### What the task requires
Set down word for word the lines below, from the one containing "Write a lens line for" through the end of the records.

Stored items from a collection:

----

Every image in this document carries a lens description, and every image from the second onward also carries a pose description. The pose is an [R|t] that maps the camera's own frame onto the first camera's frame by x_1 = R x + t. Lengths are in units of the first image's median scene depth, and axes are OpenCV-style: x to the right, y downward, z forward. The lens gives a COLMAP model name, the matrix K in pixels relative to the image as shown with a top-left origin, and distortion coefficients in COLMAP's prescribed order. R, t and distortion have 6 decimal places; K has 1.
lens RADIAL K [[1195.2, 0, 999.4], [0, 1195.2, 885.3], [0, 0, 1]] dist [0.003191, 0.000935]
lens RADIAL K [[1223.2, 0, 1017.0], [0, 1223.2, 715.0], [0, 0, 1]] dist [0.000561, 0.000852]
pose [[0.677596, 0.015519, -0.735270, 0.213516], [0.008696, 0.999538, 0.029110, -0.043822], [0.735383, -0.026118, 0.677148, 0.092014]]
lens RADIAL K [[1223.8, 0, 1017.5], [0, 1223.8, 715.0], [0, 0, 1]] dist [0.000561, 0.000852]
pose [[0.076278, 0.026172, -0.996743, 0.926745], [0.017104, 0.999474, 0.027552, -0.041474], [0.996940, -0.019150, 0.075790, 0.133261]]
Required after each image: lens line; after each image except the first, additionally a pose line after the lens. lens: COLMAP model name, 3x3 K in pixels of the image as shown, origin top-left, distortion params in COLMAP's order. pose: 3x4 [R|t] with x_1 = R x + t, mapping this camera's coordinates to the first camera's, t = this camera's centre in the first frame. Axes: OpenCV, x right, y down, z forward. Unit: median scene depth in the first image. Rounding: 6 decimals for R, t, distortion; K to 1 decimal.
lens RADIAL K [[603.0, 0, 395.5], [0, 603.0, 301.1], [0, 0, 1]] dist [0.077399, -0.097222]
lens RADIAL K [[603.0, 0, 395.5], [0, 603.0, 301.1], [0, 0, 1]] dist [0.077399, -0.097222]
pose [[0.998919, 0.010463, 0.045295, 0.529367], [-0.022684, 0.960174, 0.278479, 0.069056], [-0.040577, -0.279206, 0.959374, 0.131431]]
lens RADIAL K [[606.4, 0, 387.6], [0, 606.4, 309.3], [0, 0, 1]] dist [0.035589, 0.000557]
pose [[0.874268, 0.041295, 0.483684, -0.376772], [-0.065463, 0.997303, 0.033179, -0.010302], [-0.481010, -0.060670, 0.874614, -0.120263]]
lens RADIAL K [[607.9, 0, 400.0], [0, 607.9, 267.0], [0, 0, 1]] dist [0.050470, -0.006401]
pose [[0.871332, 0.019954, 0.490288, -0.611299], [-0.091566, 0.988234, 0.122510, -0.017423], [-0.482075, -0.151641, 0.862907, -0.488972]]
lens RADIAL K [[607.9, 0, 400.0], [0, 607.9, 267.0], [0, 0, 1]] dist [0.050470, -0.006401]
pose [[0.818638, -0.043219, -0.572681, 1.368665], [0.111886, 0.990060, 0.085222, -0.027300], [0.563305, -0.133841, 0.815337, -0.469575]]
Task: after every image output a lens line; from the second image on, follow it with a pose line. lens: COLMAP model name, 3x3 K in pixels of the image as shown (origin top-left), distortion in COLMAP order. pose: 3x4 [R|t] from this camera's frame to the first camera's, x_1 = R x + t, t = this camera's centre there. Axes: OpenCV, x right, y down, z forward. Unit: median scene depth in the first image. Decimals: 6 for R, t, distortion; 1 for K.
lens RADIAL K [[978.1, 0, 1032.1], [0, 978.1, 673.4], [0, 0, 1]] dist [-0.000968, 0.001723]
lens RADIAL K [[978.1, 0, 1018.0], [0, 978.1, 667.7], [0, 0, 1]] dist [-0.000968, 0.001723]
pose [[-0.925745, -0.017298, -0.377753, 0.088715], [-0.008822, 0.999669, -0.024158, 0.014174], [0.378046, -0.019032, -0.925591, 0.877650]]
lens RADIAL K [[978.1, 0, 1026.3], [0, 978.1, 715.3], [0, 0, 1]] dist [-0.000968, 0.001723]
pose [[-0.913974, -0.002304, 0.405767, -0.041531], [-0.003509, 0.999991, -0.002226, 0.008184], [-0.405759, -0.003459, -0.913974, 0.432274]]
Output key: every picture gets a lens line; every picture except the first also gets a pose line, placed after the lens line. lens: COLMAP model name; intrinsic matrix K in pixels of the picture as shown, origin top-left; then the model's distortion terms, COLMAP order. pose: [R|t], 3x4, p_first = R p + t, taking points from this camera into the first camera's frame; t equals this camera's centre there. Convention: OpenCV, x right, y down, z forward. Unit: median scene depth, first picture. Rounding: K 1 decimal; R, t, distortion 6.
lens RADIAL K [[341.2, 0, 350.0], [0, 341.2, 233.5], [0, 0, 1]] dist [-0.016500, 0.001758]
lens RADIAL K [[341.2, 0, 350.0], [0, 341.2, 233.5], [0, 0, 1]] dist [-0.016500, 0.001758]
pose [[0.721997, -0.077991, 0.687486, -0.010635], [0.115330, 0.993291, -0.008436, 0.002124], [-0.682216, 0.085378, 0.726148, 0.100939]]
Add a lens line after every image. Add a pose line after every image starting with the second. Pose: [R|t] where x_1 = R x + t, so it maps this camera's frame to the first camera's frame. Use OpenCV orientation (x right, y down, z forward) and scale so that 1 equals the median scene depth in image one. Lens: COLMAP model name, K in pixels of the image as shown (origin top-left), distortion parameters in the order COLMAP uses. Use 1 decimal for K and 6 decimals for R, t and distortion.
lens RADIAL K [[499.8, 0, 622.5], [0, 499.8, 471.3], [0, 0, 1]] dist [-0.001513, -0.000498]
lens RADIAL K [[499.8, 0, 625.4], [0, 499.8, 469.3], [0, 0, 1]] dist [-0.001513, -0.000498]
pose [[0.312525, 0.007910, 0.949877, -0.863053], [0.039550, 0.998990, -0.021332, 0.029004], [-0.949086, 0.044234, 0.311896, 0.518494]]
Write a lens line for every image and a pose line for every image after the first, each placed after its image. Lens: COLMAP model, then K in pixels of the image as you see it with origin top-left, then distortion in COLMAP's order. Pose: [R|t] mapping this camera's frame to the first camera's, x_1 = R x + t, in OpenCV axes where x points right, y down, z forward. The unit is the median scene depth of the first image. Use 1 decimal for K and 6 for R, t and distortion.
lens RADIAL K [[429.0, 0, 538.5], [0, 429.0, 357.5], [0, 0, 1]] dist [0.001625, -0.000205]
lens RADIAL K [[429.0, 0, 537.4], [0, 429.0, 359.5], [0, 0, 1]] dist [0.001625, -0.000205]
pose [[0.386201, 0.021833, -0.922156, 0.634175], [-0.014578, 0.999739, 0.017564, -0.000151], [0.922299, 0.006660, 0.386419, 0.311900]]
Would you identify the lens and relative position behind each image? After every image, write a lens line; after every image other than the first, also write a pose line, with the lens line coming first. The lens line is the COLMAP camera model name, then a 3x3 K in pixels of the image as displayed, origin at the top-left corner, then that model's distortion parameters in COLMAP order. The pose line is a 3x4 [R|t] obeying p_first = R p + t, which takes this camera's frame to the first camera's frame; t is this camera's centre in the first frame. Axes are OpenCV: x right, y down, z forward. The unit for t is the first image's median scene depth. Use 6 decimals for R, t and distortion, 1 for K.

----

### Exercise solution
Write a lens line for every image and a pose line for every image after the first, each placed after its image. Lens: COLMAP model, then K in pixels of the image as you see it with origin top-left, then distortion in COLMAP's order. Pose: [R|t] mapping this camera's frame to the first camera's, x_1 = R x + t, in OpenCV axes where x points right, y down, z forward. The unit is the median scene depth of the first image. Use 1 decimal for K and 6 for R, t and distortion.
lens RADIAL K [[429.0, 0, 538.5], [0, 429.0, 357.5], [0, 0, 1]] dist [0.001625, -0.000205]
lens RADIAL K [[429.0, 0, 537.4], [0, 429.0, 359.5], [0, 0, 1]] dist [0.001625, -0.000205]
pose [[0.386201, 0.021833, -0.922156, 0.634175], [-0.014578, 0.999739, 0.017564, -0.000151], [0.922299, 0.006660, 0.386419, 0.311900]]
Would you identify the lens and relative position behind each image? After every image, write a lens line; after every image other than the first, also write a pose line, with the lens line coming first. The lens line is the COLMAP camera model name, then a 3x3 K in pixels of the image as displayed, origin at the top-left corner, then that model's distortion parameters in COLMAP order. The pose line is a 3x4 [R|t] obeying p_first = R p + t, which takes this camera's frame to the first camera's frame; t is this camera's centre in the first frame. Axes are OpenCV: x right, y down, z forward. The unit for t is the first image's median scene depth. Use 6 decimals for R, t and distortion, 1 for K.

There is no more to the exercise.